Par ailleurs, nous allons poursuivre les efforts entrepris pour faire évoluer la situation dans l'Est du Congo.
Tout d'abord, nous soutenons les efforts du secrétaire général des Nations Unies, qui visent à désigner un envoyé spécial et à reprendre réellement le dialogue entre les partenaires. Dans cette logique, le renforcement - y compris en effectifs - du mandat de la MONUSCO est sur la table. Il faut faire en sorte que la force internationale des pays de la région vienne s'ajouter aux forces de la MONUSCO. Des 17 000 hommes disponibles actuellement, on pourrait passer à 19 000 unités, mais cela n'aurait aucun sens si le mandat n'est pas adapté.
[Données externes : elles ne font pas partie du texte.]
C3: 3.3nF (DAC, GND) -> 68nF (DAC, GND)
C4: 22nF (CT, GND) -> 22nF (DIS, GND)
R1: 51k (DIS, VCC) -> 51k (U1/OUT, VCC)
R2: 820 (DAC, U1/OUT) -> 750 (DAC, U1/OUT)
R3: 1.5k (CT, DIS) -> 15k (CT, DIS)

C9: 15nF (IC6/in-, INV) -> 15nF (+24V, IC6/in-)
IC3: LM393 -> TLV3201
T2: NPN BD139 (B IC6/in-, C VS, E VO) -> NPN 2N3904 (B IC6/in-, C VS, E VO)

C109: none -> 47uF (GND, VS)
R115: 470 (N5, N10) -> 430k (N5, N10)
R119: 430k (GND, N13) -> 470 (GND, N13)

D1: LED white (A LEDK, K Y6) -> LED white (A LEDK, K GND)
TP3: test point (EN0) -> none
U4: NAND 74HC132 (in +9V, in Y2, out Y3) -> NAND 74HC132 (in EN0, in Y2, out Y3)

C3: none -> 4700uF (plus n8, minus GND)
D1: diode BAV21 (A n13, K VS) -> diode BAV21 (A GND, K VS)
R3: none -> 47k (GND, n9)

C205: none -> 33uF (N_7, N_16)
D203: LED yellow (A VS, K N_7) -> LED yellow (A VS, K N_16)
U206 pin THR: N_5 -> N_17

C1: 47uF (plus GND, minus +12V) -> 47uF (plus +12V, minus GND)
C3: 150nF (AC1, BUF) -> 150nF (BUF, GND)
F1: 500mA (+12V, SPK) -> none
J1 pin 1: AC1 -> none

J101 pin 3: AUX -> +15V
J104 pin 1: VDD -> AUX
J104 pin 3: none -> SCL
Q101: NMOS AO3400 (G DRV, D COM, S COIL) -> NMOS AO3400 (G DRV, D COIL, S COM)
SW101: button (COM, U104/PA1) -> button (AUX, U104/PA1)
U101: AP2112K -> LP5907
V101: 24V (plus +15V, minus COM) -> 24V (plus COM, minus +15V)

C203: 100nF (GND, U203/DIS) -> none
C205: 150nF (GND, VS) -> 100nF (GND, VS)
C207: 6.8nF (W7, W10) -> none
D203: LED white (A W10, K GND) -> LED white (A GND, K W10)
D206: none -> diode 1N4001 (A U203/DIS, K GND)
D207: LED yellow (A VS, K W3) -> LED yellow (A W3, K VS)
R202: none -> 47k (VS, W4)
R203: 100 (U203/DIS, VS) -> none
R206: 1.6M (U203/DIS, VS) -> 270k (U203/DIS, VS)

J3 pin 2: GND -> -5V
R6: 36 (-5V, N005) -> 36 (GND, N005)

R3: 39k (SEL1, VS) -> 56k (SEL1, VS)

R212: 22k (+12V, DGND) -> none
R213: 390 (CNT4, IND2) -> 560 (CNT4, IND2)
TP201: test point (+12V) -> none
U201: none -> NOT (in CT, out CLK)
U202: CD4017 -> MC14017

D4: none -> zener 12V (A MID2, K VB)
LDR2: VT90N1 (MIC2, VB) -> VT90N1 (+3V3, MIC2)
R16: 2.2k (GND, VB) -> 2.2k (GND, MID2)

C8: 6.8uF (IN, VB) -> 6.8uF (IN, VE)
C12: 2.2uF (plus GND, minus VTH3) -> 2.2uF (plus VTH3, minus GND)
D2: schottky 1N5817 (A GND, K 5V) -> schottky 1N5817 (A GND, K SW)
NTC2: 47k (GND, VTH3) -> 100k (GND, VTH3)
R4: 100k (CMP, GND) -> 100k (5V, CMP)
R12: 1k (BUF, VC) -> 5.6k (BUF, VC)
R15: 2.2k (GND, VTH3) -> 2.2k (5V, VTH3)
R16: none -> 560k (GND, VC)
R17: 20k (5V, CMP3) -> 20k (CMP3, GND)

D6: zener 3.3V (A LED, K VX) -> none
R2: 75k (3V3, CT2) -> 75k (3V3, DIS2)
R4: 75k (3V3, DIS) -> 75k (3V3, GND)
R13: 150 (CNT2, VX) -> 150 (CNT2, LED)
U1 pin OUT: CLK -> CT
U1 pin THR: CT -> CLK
Ces 2 000 hommes supplémentaires - provenant peut-être d'Afrique du Sud ou de Tanzanie - doivent jouer un rôle plus actif et non s'en tenir au rôle actuel, que remplissent, dans le cadre du mandat, 4 000 militaires indiens, pakistanais et autres.
Outre ce soutien au secrétaire général, nous devons aussi tenter d'intervenir, sur le plan humanitaire, de manière de plus en plus forte à l'échelon local, en collaboration avec la coopération et avec d'autres acteurs.
Comme je l'ai dit au docteur Mukwege, le rêve est qu'il puisse à nouveau consacrer toutes les forces de l'hôpital de Panzi à des soins classiques à la population, donc notamment à des accouchements et à l'accompagnement des mères, et non plus à tenter de « réparer » les femmes de la région qui subissent des violences atroces. Espérons que cette activité pourra s'arrêter parce que les violences auront enfin été maîtrisées.
M. Armand De Decker (MR). - Je tiens à remercier le ministre pour ses déclarations précises et pour le complément d'information qu'il vient de me fournir concernant le mandat des troupes des Nations unies.